The problem>
Give each abbreviation that the abstract on object-oriented regression spells out, paired with its full form.

Reading text>
Object-oriented regression for building predictive models with high dimensional omics data from translational studies.

Maturing omics technologies enable researchers to generate high dimension omics data (HDOD) routinely in translational clinical studies. In the field of oncology, The Cancer Genome Atlas (TCGA) provided funding support to researchers to generate different types of omics data on a common set of biospecimens with accompanying clinical data and has made the data available for the research community to mine. One important application, and the focus of this manuscript, is to build predictive models for prognostic outcomes based on HDOD. To complement prevailing regression-based approaches, we propose to use an object-oriented regression (OOR) methodology to identify exemplars specified by HDOD patterns and to assess their associations with prognostic outcome. Through computing patient's similarities to these exemplars, the OOR-based predictive model produces a risk estimate using a patient's HDOD. The primary advantages of OOR are twofold: reducing the penalty of high dimensionality and retaining the interpretability to clinical practitioners. To illustrate its utility, we apply OOR to gene expression data from non-small cell lung cancer patients in TCGA and build a predictive model for prognostic survivorship among stage I patients, i.e., we stratify these patients by their prognostic survival risks beyond histological classifications. Identification of these high-risk patients helps oncologists to develop effective treatment protocols and post-treatment disease management plans. Using the TCGA data, the total sample is divided into training and validation data sets. After building up a predictive model in the training set, we compute risk scores from the predictive model, and validate associations of risk scores with prognostic outcome in the validation data (P-value=0.015).

Saved data entries:
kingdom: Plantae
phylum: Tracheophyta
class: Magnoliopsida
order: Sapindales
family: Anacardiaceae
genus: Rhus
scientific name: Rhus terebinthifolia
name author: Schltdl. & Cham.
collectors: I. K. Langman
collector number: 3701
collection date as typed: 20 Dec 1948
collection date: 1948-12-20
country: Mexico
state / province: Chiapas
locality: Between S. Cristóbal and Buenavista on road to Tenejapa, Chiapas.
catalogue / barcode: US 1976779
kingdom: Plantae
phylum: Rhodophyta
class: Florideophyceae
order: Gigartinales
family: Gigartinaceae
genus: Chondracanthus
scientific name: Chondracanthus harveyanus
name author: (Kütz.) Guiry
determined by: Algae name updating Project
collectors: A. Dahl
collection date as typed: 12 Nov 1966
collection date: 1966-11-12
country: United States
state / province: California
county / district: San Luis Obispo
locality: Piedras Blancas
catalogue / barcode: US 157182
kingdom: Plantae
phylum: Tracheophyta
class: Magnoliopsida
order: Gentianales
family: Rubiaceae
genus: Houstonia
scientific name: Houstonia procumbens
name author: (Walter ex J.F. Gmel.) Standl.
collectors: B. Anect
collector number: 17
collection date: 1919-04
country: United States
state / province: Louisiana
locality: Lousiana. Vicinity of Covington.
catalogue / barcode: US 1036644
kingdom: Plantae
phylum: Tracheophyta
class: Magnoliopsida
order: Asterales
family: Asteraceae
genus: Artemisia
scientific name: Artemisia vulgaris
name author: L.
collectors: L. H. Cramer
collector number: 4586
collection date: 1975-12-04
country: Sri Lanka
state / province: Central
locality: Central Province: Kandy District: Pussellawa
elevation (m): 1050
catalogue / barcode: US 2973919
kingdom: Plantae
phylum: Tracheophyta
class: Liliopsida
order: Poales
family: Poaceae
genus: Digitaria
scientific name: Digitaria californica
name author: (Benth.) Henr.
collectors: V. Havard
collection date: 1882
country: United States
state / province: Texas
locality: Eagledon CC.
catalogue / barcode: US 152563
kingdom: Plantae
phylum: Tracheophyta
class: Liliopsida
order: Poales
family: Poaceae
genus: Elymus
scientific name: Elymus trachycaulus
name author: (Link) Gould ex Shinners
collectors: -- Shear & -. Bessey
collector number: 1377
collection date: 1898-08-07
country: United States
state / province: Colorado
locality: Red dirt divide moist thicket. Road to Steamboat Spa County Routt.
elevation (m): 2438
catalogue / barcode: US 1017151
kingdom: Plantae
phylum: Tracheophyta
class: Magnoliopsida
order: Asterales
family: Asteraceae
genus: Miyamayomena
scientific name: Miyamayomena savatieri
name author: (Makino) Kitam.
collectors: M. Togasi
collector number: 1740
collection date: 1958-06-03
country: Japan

Result for this task>
HDOD: high dimension omics data
TCGA: The Cancer Genome Atlas
OOR: object-oriented regression